If the center-left alliance could induce the Arab voters to enter the polling booths and exercise their democratic rights, they could tilt the balance in their direction. Israel’s Arabs possess a potentially formidable resource of votes, but to win these votes, they must be welcomed as equals. The alliance must pledge full rights, equal opportunities, and adequate services for Israel’s Palestinian citizens.
While this would be a revolutionary development for Israel, flying in the face of prejudice and suspicion, it is not entirely without precedent. In 1992, Yitzhak Rabin managed to put together what he called a “blocking group,” an alignment of Knesset Members that denied the right and its religious allies a majority that would have enabled it to form the government. While it is true that Rabin did not bring the Arab parties into his coalition, he was prepared to utilize their voting power to win the premiership. Subsequently, he showed his appreciation for their assistance when it came to practical matters such as budgets.
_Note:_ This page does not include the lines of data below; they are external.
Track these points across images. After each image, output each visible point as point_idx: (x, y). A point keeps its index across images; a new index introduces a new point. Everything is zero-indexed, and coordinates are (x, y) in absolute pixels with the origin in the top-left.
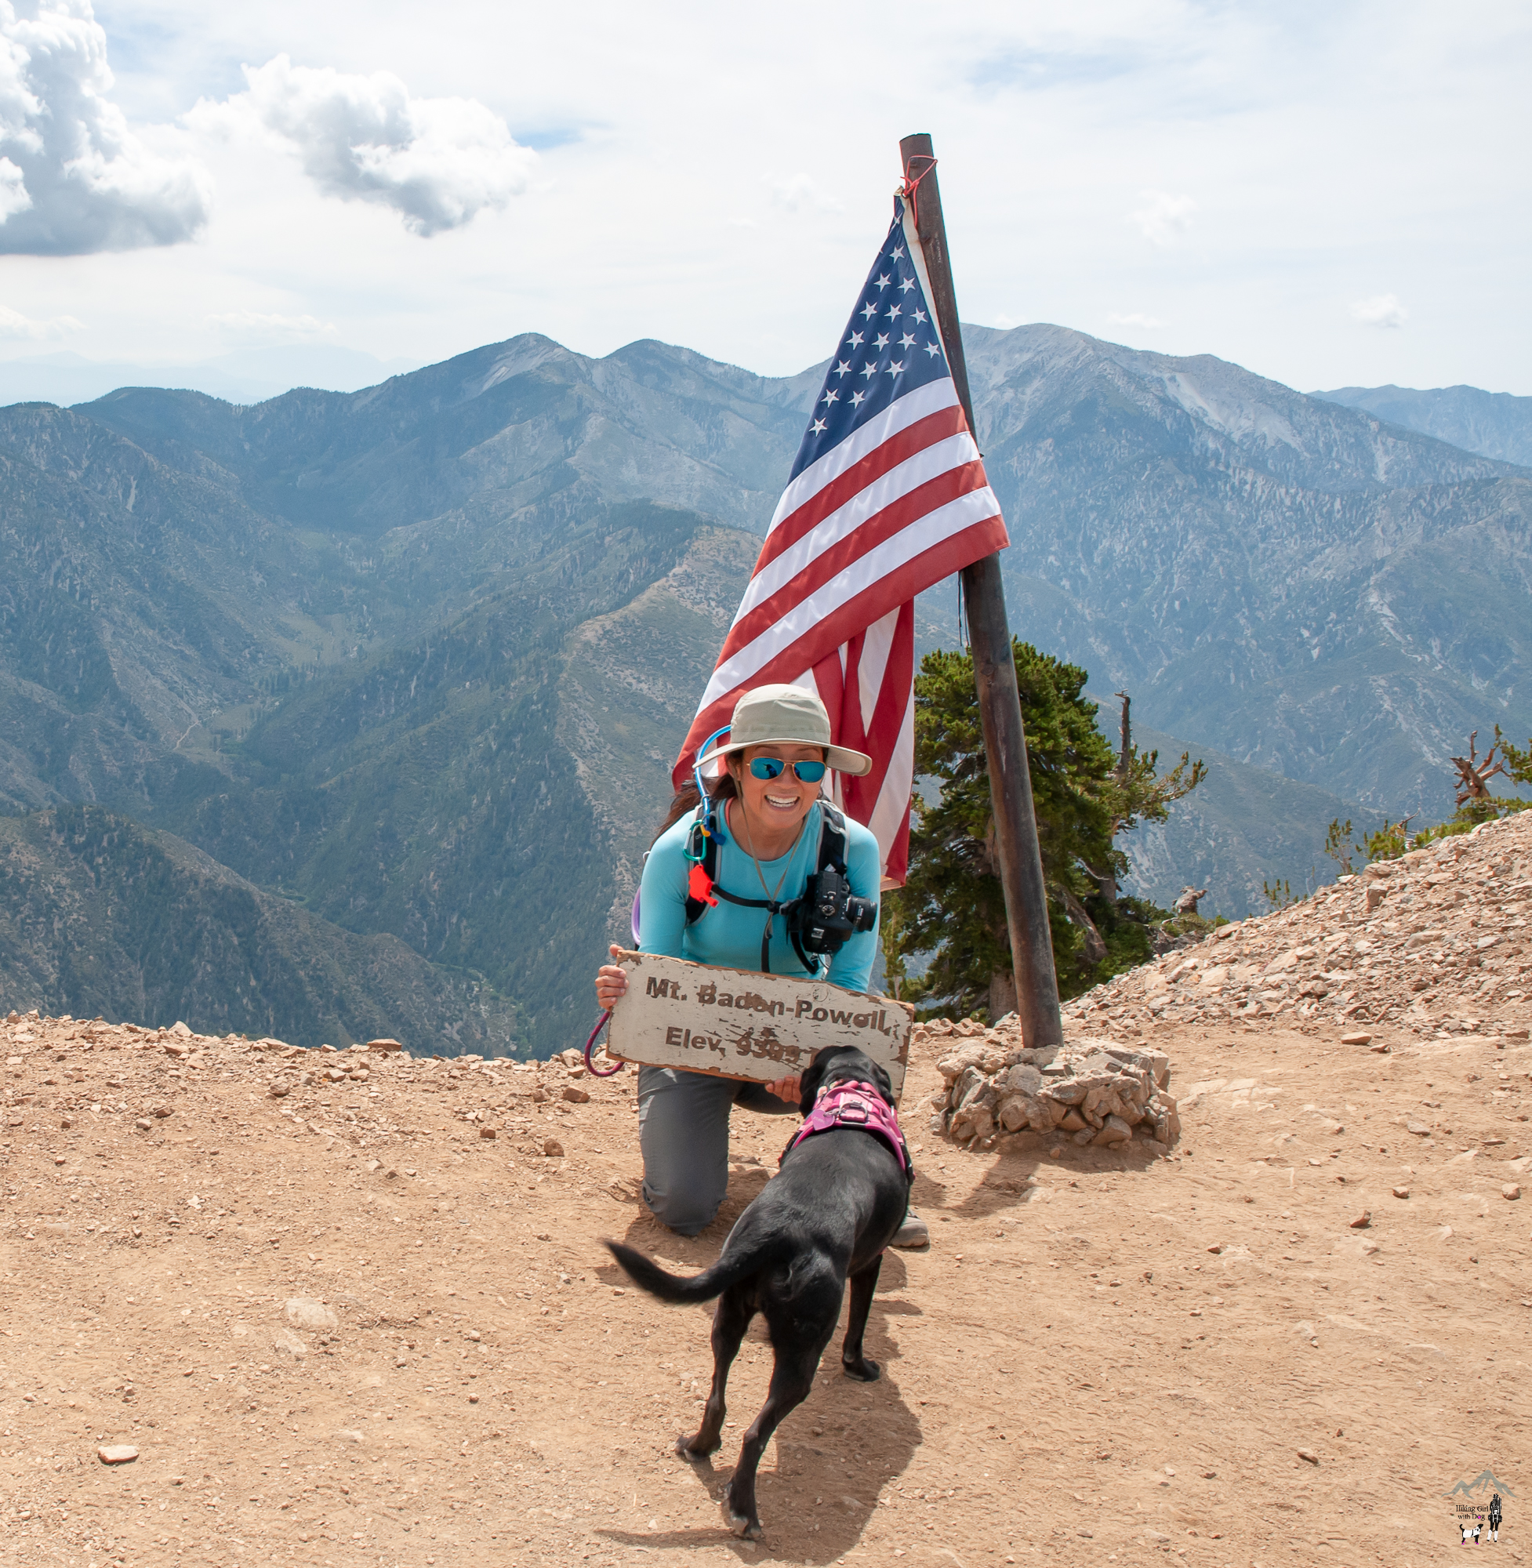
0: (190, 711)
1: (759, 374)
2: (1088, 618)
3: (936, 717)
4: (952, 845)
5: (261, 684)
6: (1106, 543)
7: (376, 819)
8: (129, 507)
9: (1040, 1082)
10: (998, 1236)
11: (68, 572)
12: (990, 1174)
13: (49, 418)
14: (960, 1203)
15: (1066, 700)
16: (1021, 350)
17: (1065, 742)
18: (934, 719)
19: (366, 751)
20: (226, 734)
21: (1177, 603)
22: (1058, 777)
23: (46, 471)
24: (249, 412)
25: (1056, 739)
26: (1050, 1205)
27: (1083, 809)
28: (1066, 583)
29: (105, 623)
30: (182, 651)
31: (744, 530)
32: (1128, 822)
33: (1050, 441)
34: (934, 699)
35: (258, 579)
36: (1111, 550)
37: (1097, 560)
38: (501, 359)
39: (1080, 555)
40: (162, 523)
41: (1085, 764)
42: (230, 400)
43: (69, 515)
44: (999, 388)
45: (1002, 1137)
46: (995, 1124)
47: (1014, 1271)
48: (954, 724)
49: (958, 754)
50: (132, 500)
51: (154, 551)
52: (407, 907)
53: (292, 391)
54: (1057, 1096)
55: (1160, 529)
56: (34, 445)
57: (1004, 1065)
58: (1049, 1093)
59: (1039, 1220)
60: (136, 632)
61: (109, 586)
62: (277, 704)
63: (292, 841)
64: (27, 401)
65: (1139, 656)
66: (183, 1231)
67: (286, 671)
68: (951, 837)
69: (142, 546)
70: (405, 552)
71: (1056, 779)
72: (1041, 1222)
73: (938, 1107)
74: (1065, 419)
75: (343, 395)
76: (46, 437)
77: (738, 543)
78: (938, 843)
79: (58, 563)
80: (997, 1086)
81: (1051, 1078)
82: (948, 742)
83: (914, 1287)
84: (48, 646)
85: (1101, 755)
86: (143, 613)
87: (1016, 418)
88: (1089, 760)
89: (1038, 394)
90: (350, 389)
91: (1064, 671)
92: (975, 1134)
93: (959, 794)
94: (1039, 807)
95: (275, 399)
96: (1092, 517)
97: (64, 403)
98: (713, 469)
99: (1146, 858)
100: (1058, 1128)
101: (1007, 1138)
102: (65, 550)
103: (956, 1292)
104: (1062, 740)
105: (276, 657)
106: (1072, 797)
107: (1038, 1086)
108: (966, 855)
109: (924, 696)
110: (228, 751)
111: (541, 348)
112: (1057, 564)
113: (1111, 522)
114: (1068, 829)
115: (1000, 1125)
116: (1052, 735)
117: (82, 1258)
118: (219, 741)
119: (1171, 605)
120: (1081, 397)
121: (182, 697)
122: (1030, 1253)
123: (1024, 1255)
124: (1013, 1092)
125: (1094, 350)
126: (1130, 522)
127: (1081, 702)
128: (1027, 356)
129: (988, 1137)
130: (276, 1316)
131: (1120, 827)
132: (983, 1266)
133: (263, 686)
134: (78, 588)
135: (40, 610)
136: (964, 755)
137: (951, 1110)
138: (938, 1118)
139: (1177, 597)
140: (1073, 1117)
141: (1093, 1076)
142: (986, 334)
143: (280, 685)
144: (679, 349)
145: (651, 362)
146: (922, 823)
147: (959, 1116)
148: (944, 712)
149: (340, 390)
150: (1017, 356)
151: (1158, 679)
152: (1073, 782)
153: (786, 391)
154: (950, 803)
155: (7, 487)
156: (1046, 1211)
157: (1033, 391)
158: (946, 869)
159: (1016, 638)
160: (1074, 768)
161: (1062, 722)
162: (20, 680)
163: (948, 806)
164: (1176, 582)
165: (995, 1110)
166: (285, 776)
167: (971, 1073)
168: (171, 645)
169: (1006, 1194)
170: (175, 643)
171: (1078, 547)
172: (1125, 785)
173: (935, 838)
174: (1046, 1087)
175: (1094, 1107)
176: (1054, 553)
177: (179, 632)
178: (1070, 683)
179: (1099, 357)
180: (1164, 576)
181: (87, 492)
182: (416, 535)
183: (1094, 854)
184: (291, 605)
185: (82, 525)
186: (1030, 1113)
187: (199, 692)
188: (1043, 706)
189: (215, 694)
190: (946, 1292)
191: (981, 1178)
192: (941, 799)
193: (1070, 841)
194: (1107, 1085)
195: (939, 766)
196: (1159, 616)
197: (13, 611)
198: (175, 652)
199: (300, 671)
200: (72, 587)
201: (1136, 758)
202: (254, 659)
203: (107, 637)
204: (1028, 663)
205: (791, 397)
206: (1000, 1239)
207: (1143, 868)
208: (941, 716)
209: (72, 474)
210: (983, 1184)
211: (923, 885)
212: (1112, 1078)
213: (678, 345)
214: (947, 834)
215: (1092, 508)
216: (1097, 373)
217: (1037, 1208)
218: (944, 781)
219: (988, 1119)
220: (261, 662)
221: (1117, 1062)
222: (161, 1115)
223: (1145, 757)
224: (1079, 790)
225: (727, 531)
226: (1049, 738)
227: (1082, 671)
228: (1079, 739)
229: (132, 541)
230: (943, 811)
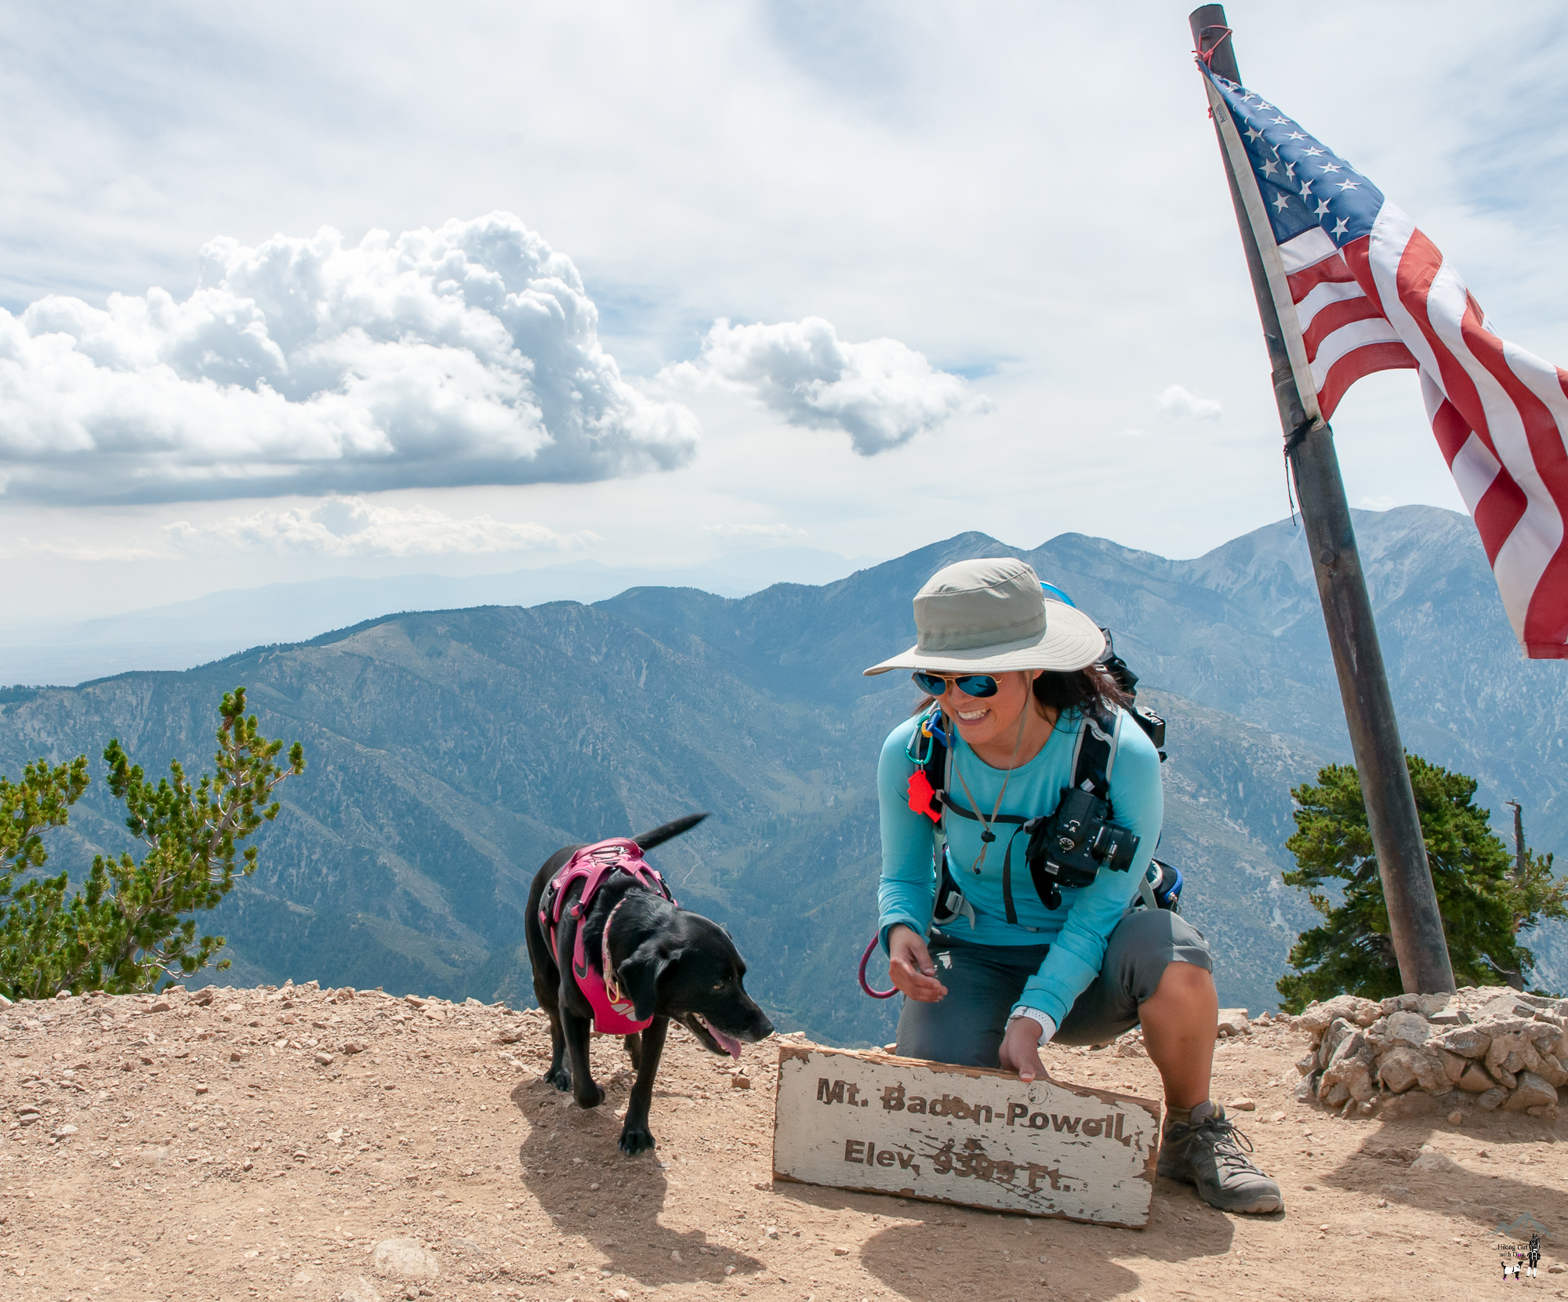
0: (694, 853)
1: (1168, 558)
2: (1476, 756)
3: (1335, 823)
4: (1358, 941)
5: (753, 829)
6: (1487, 690)
7: (852, 943)
8: (641, 685)
9: (1427, 1032)
10: (1380, 1207)
11: (591, 738)
12: (1369, 1142)
13: (574, 613)
14: (1331, 1172)
15: (1458, 806)
16: (1397, 528)
17: (1460, 844)
18: (1333, 826)
19: (843, 885)
20: (724, 872)
21: (1560, 741)
22: (1455, 875)
23: (572, 657)
24: (738, 605)
25: (1451, 841)
26: (1452, 1176)
27: (1483, 905)
28: (1452, 726)
29: (623, 781)
30: (686, 803)
31: (1161, 690)
32: (1529, 921)
33: (1429, 604)
34: (1332, 808)
35: (749, 742)
36: (1492, 696)
37: (1481, 705)
38: (947, 554)
39: (1464, 701)
40: (669, 697)
41: (1481, 863)
42: (722, 595)
43: (592, 692)
44: (1379, 561)
45: (1384, 1099)
46: (1375, 1085)
47: (1402, 1245)
48: (1352, 829)
49: (1357, 858)
50: (643, 679)
51: (662, 720)
52: (881, 1018)
53: (774, 586)
54: (1450, 1046)
55: (1538, 676)
56: (562, 636)
57: (1382, 1015)
58: (1441, 1042)
59: (1438, 1192)
60: (648, 787)
61: (626, 749)
62: (767, 845)
63: (781, 962)
64: (557, 600)
65: (1527, 789)
66: (306, 1165)
67: (774, 818)
68: (1357, 933)
69: (652, 716)
70: (872, 716)
71: (1454, 878)
72: (1440, 1194)
73: (1303, 1069)
74: (1441, 584)
75: (816, 588)
76: (572, 629)
77: (1156, 700)
78: (1344, 938)
79: (583, 731)
80: (1372, 1037)
81: (1442, 1027)
82: (1348, 846)
83: (1258, 1259)
84: (575, 799)
85: (1496, 855)
86: (653, 772)
87: (1397, 585)
88: (1486, 860)
89: (1416, 564)
90: (822, 583)
91: (1455, 781)
92: (1350, 1096)
93: (1362, 895)
94: (1440, 902)
95: (759, 593)
96: (1473, 668)
97: (587, 601)
98: (1133, 639)
99: (1551, 971)
100: (1457, 1087)
101: (1391, 1101)
102: (588, 721)
103: (1316, 1267)
104: (1457, 842)
105: (765, 806)
106: (1471, 895)
107: (1424, 1034)
108: (1372, 951)
109: (1322, 805)
110: (726, 887)
111: (980, 544)
112: (1444, 710)
113: (1491, 672)
114: (1469, 924)
115: (1381, 1085)
116: (1446, 837)
117: (164, 1190)
118: (718, 878)
119: (1555, 743)
120: (1455, 566)
121: (687, 841)
122: (1425, 1226)
123: (1416, 1228)
124: (1392, 1045)
125: (1463, 525)
126: (1509, 671)
127: (1473, 809)
128: (1402, 533)
129: (1367, 1100)
130: (358, 1262)
131: (1521, 925)
132: (1358, 1238)
133: (755, 831)
134: (600, 751)
135: (568, 771)
136: (1364, 859)
137: (1319, 1072)
138: (1302, 1082)
139: (1559, 735)
140: (1475, 1072)
141: (1496, 1020)
142: (1366, 515)
143: (770, 830)
144: (1097, 540)
145: (1074, 552)
146: (1328, 921)
147: (1329, 1076)
148: (1342, 819)
149: (814, 584)
150: (1394, 533)
151: (1548, 808)
152: (1471, 882)
153: (1191, 571)
154: (1354, 902)
155: (541, 670)
156: (1447, 1182)
157: (1410, 563)
158: (1354, 963)
159: (1405, 751)
160: (1471, 868)
161: (1456, 826)
162: (553, 829)
163: (1352, 905)
164: (1557, 722)
165: (1372, 1067)
166: (774, 907)
167: (1340, 1026)
168: (678, 798)
169: (1392, 1163)
170: (681, 796)
171: (1463, 695)
172: (1522, 886)
173: (1342, 934)
174: (1436, 1036)
175: (1502, 1061)
176: (1440, 701)
177: (684, 787)
178: (1461, 791)
179: (1468, 531)
180: (1545, 717)
181: (606, 673)
182: (880, 702)
183: (1497, 948)
184: (777, 762)
185: (602, 700)
186: (1418, 1067)
187: (702, 837)
188: (1436, 811)
189: (714, 839)
190: (1302, 1267)
191: (1358, 1146)
192: (1346, 900)
193: (1472, 935)
194: (1517, 1032)
195: (1340, 869)
196: (1544, 754)
197: (546, 771)
198: (681, 804)
199: (786, 817)
200: (595, 751)
201: (1532, 860)
202: (747, 809)
203: (624, 792)
204: (1419, 772)
205: (1197, 575)
206: (1383, 1210)
207: (1549, 980)
208: (1339, 823)
209: (593, 658)
210: (1362, 1152)
211: (1332, 977)
212: (1522, 1023)
213: (1097, 536)
214: (1353, 930)
215: (1472, 660)
216: (1467, 545)
217: (1434, 1178)
218: (1347, 882)
219: (1365, 1078)
220: (753, 811)
221: (1528, 1006)
222: (350, 1051)
223: (1540, 859)
224: (1477, 888)
225: (1147, 691)
226: (1444, 840)
227: (1471, 780)
228: (1473, 841)
229: (643, 711)
230: (1347, 910)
It should be possible to improve on Rabin’s approach and carry it a stage further
A lot has happened in Israel since Rabin’s assassination—most of it bad—but the world has moved on and Israel should move with it. After all, the United State has twice elected an African-American President. Surely that is a transformation in attitude worthy of imitation. Is it too much to demand of my fellow Israelis that they emulate the example of the nation they admire above all others? Like Americans did when they elected Barack Obama, we should eschew our old shibboleths and forge ahead on a revolutionary path. This could give us a chance to establish a government that would initiate negotiations with the Palestinians, ultimately leading to peace and a better life for all of us in the region.